Exercise brief -> Repeat the entries below exactly as they appear, with no pictures.

Dataset entries ->
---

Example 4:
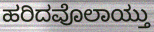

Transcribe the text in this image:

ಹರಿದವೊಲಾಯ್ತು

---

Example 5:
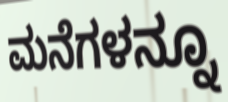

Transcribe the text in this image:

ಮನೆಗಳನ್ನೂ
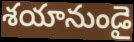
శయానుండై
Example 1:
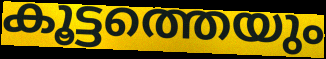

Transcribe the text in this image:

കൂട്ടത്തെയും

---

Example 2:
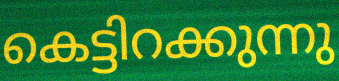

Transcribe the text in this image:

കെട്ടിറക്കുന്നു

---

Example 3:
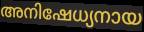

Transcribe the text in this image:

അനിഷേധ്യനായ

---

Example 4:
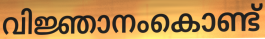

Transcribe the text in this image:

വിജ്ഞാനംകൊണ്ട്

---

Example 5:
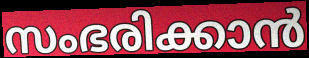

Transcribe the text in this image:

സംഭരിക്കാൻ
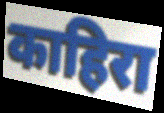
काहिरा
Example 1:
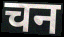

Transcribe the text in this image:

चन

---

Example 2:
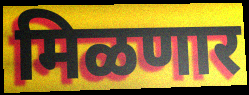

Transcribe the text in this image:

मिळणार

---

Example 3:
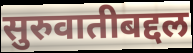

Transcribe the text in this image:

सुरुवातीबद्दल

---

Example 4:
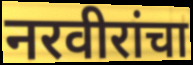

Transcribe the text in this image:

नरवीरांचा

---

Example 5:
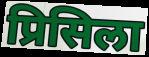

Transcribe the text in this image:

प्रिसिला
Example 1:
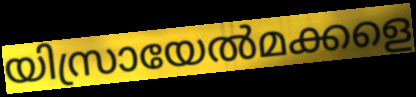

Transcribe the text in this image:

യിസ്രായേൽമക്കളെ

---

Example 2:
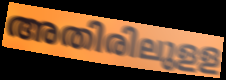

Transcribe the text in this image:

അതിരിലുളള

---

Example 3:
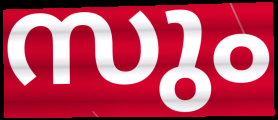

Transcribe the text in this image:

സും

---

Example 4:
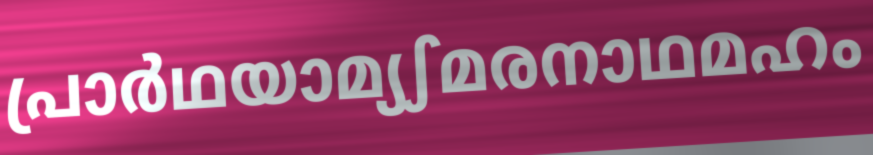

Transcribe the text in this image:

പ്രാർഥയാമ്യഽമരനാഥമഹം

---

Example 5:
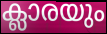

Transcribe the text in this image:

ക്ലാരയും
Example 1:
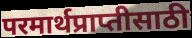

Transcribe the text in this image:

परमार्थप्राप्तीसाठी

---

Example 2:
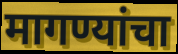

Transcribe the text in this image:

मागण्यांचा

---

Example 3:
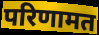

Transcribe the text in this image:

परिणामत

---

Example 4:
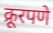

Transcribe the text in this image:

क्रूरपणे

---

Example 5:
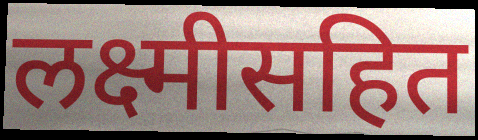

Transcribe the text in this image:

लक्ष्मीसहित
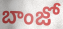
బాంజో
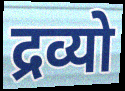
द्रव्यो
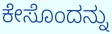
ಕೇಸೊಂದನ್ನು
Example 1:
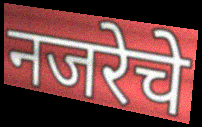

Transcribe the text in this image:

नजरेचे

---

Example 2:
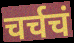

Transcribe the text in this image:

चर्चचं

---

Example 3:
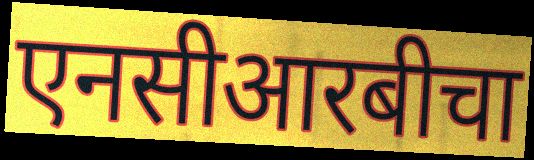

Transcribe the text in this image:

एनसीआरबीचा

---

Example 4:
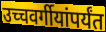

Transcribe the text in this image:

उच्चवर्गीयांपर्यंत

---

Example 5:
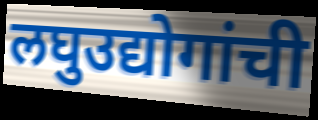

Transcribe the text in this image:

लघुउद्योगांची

Worked solution ->
---

Example 4:

Transcribe the text in this image:

ಹರಿದವೊಲಾಯ್ತು

---

Example 5:

Transcribe the text in this image:

ಮನೆಗಳನ್ನೂ
శయానుండై
Example 1:

Transcribe the text in this image:

കൂട്ടത്തെയും

---

Example 2:

Transcribe the text in this image:

കെട്ടിറക്കുന്നു

---

Example 3:

Transcribe the text in this image:

അനിഷേധ്യനായ

---

Example 4:

Transcribe the text in this image:

വിജ്ഞാനംകൊണ്ട്

---

Example 5:

Transcribe the text in this image:

സംഭരിക്കാൻ
काहिरा
Example 1:

Transcribe the text in this image:

चन

---

Example 2:

Transcribe the text in this image:

मिळणार

---

Example 3:

Transcribe the text in this image:

सुरुवातीबद्दल

---

Example 4:

Transcribe the text in this image:

नरवीरांचा

---

Example 5:

Transcribe the text in this image:

प्रिसिला
Example 1:

Transcribe the text in this image:

യിസ്രായേൽമക്കളെ

---

Example 2:

Transcribe the text in this image:

അതിരിലുളള

---

Example 3:

Transcribe the text in this image:

സും

---

Example 4:

Transcribe the text in this image:

പ്രാർഥയാമ്യഽമരനാഥമഹം

---

Example 5:

Transcribe the text in this image:

ക്ലാരയും
Example 1:

Transcribe the text in this image:

परमार्थप्राप्तीसाठी

---

Example 2:

Transcribe the text in this image:

मागण्यांचा

---

Example 3:

Transcribe the text in this image:

परिणामत

---

Example 4:

Transcribe the text in this image:

क्रूरपणे

---

Example 5:

Transcribe the text in this image:

लक्ष्मीसहित
బాంజో
द्रव्यो
ಕೇಸೊಂದನ್ನು
Example 1:

Transcribe the text in this image:

नजरेचे

---

Example 2:

Transcribe the text in this image:

चर्चचं

---

Example 3:

Transcribe the text in this image:

एनसीआरबीचा

---

Example 4:

Transcribe the text in this image:

उच्चवर्गीयांपर्यंत

---

Example 5:

Transcribe the text in this image:

लघुउद्योगांची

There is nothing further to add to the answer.